President Donald Trump on Tuesday brushed off North Korea’s warning of a “Christmas gift”, saying the US would “deal with it very successfully”, amid American concerns that Pyongyang might be preparing a long-range missile test.
“We’ll find out what the surprise is and we’ll deal with it very successfully,” Trump told reporters at his Mar-a-Lago resort. “We’ll see what happens.”
“Maybe it’s a nice present,” he quipped. “Maybe it’s a present where he sends me a beautiful vase as opposed to a missile test.”

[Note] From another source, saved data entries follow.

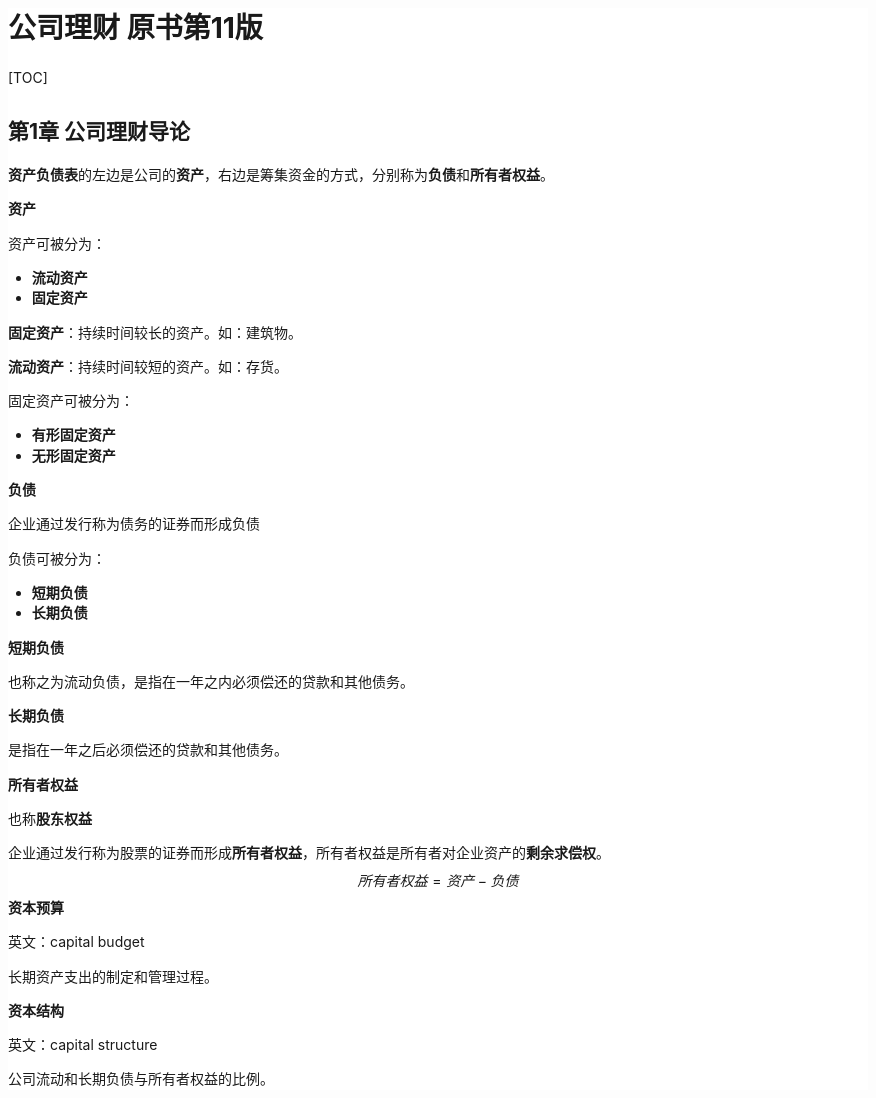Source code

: # 公司理财 原书第11版

[TOC]

## 第1章 公司理财导论

**资产负债表**的左边是公司的**资产**，右边是筹集资金的方式，分别称为**负债**和**所有者权益**。

**资产**

资产可被分为：

- **流动资产**
- **固定资产**

**固定资产**：持续时间较长的资产。如：建筑物。

**流动资产**：持续时间较短的资产。如：存货。

固定资产可被分为：

- **有形固定资产**
- **无形固定资产**

**负债**

企业通过发行称为债务的证券而形成负债

负债可被分为：

- **短期负债**
- **长期负债**

**短期负债**

也称之为流动负债，是指在一年之内必须偿还的贷款和其他债务。

**长期负债**

是指在一年之后必须偿还的贷款和其他债务。

**所有者权益**

也称**股东权益**

企业通过发行称为股票的证券而形成**所有者权益**，所有者权益是所有者对企业资产的**剩余求偿权**。
$$
所有者权益 = 资产 - 负债
$$
**资本预算**

英文：capital budget

长期资产支出的制定和管理过程。

**资本结构**

英文：capital structure

公司流动和长期负债与所有者权益的比例。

North Korea warned Washington earlier this month of a possible “Christmas gift” after its leader Kim Jong Un gave the US until the end of the year to propose new concessions in talks over his country’s nuclear arsenal and reducing tensions between the two long-time adversaries.
In issuing the warning, North Korea accused Washington of trying to drag out denuclearisation talks ahead of Trump’s re-election bid next year and said it was “entirely up to the US what Christmas gift it will select to get”.
US military commanders have said that the North Korean response could involve the testing of a long-range missile, something North Korea has suspended, along with nuclear bomb tests, since 2017.
Trump has repeatedly held up the suspension of such tests as evidence that his policy of engaging with North Korea, which has involved unprecedented summits with Kim, was working.